Cal Poly Unveils New Web Offset Printing LaboratoryFebruary 18, 2011
With heavy support from industry partners, the department has expanded its educational offerings in publication printing by doubling the page count and color capacity of its web publication press. The addition of four-units makes it an eight-unit web press.
Beginning with a $110,000 grant from the Dow Jones Foundation (publisher of the Wall Street Journal), Manugraph DGM provided the additional four units added to the original press donated by Goss. Baldwin Technologies donated a spray dampening system, Quad Tech provided an automatic register control, and MEGTEC provided an infeed and splicer for the original press. Kodak, Fujifilm and Trelleborg proved the consumables.
The lab, in a standalone building, was named and dedicated during ceremonies conducted during Cal Poly’s four-day International Printing Week lecture series and related events in January.

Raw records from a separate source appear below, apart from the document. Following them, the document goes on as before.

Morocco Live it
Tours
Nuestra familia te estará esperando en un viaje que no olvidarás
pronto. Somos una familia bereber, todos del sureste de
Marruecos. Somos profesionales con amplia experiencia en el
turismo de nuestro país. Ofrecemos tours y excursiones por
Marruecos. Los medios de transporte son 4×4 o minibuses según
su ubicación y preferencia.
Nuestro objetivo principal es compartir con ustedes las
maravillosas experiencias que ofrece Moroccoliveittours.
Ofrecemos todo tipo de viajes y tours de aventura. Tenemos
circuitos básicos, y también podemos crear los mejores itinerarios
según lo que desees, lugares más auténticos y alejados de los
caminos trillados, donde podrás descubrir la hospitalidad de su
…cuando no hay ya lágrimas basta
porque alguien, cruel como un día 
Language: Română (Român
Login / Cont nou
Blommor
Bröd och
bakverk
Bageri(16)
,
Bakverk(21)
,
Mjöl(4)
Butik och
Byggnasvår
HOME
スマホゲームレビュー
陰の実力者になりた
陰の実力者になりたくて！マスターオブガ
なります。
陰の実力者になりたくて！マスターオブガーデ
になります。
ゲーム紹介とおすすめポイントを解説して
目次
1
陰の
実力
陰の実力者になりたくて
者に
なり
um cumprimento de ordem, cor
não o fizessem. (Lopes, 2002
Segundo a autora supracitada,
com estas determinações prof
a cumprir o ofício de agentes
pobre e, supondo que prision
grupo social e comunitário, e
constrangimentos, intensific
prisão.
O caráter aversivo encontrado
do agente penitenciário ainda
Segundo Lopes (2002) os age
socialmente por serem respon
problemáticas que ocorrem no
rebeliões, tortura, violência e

“While we often hear rumors of print’s demise, at Cal Poly we focus on educating students in areas where print will grow and flourish in the future,” said Harvey Levenson, head of the Graphic Communication Department. “Newspapers and related publications will change in looks, application and methods of production. Understanding these areas and anticipating how they will serve the information needs of society is where the opportunities will be and where we focus.
“The Dow Jones lab furthers our ability to research and teach how expanded color, Quick Response codes, and additional pages for editorial and advertising can enhance the appeal of print. The main beneficiary of our expanded web press capabilities will be Cal Poly’s daily newspaper, the Mustang Daily (the nation’s only daily campus newspaper fully produced by students on campus). The newspaper involves collaboration between the Graphic Communication and Journalism departments and epitomizes the university’s Learn by Doing philosophy.”
Paul Cousineau, Cal Poly honored alum and director of Innovation and Quality Control for Dow Jones, said the project is part of a mission shared by the university and Dow Jones.
“The printed word still has value even in digital times,” Cousineau said. “In teaching print as part of the art of communication, we provide a laboratory for a new generation for whom words still matter – no matter the medium.”